Let's say we have an existing angular component including menu.component.html :
<ul>
<li><a href="/home">home</a></li>
<li><a href="/about">about</a></li>
</ul>
The goal is to add a new link with angular schematics, just after "about"
<li><a href="/contact">contact</a></li>
Any ideas?
Eko's answer is correct. I would like to expand on this answer and do two things:
With jsdom and similar tools, serializing an Angular template either will not work -- or break any camelCase, [boxed], (parenthetical), #tagged -- attributes. So we will only use jsdom to find the location of where we want to update.

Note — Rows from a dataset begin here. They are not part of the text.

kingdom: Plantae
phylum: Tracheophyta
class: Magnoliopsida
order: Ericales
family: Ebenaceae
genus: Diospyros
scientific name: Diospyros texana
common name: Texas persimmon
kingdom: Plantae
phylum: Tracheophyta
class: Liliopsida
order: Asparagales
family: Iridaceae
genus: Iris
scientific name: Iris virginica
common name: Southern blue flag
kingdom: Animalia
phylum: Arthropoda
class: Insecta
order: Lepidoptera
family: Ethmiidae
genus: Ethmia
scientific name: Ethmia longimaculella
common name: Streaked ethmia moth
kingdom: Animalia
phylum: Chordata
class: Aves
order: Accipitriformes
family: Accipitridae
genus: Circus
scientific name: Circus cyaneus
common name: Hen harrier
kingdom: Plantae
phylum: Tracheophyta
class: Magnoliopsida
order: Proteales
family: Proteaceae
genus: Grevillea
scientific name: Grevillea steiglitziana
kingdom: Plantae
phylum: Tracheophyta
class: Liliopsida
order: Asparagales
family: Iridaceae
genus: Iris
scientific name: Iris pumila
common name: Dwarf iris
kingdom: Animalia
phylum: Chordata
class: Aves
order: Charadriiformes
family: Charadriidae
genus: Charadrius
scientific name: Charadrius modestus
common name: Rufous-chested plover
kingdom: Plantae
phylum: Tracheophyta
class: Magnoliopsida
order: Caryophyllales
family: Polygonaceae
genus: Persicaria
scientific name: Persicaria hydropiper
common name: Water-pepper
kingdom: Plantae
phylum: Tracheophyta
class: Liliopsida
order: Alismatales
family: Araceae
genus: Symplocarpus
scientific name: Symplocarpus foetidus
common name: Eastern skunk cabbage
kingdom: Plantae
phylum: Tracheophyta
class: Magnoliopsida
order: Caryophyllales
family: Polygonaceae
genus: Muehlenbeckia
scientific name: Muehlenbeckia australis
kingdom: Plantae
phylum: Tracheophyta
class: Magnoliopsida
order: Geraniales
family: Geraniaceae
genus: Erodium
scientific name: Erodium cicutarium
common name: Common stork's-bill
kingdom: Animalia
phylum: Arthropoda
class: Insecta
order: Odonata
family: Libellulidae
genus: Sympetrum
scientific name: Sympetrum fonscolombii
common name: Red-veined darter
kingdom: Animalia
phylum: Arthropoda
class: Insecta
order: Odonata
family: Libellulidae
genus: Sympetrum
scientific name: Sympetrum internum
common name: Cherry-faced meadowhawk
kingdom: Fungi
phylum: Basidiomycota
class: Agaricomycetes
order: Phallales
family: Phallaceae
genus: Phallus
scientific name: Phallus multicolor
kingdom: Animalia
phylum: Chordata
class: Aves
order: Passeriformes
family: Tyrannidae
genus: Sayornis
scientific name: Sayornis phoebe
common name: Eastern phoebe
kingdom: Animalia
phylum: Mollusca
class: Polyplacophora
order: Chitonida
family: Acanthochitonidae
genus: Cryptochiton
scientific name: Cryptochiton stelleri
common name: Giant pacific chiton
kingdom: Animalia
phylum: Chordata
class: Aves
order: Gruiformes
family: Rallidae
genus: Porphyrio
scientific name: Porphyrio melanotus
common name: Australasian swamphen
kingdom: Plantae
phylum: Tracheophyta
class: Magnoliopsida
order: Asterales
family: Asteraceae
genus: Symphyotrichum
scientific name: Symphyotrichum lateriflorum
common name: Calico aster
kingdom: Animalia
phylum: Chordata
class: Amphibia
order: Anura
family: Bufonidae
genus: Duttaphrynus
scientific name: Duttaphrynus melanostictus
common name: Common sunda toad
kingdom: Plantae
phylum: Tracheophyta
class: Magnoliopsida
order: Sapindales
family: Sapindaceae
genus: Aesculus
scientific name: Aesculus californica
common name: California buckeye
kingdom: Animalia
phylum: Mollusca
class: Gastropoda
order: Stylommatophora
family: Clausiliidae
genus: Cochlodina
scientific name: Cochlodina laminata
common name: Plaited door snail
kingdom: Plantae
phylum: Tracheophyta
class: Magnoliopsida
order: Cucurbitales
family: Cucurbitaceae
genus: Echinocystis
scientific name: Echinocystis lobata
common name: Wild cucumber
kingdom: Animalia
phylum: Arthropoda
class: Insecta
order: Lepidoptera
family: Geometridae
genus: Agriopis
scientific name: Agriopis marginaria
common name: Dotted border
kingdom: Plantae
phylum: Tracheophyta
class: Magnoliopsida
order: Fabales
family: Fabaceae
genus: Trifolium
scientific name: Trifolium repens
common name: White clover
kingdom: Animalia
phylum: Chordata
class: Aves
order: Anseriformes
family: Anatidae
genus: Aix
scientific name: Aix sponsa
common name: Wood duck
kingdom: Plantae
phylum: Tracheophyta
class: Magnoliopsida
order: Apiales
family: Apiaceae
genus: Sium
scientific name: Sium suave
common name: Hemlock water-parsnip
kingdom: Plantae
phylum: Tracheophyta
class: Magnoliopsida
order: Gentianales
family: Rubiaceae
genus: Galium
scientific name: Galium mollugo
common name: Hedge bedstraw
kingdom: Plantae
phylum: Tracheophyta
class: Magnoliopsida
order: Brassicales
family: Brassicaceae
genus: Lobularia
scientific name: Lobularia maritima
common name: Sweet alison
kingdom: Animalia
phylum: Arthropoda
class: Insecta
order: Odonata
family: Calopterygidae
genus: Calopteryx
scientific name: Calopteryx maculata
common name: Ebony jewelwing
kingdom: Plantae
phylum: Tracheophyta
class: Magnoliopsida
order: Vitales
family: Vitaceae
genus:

function updateTemplate() {
return (tree: Tree) => {
const buffer = tree.read(TEMPLATE_PATH);
const content = buffer?.toString();
if (!content) {
throw new SchematicsException(`Template ${TEMPLATE_PATH} not found`);
}
// the includeLocations flag is very important here
const dom = new JSDOM(content, { includeNodeLocations: true });
const element = dom.window.document.querySelector('ul');
const locations = dom.nodeLocation(element);
if (!locations) {
throw new SchematicsException(`<ul> could not be found in ${TEMPLATE_PATH}`);
}
// now we update the template using the tree recorder
// we don't use jsdom to directly update the template
const recorder = tree.beginUpdate(TEMPLATE_PATH);
const listItem = ` <li><a href="/contact">contact</a></li>\n`
recorder.insertLeft(locations.endTag.startOffset, listItem);
tree.commitUpdate(recorder);
return tree;
};
}
Again, eko's answer is correct. This answer illustrates how to use jsdom and the tree recorder together to update an Angular template -- which is useful for inserting directives, events, tags and methods into elements, wrapping sections and more complex transformations.
You can do something like:
export function myComponent(options: any): Rule {
return (tree: Tree, _context: SchematicContext) => {
const content: Buffer | null = tree.read("./menu.component.html");
let strContent: string = '';
if(content) strContent = content.toString();
const appendIndex = strContent.indexOf('</ul>');
const content2Append = ' <li><a href="/contact">contact</a></li> \n';
const updatedContent = strContent.slice(0, appendIndex) + content2Append + strContent.slice(appendIndex);
tree.overwrite("./menu.component.html", updatedContent);
return tree;
};
}
Note that this is a very primitive solution. There are DOM parser libraries in nodejs which can make your life easier (jsdom). And you can take content2Append
variable as an input and clean it up for your use case.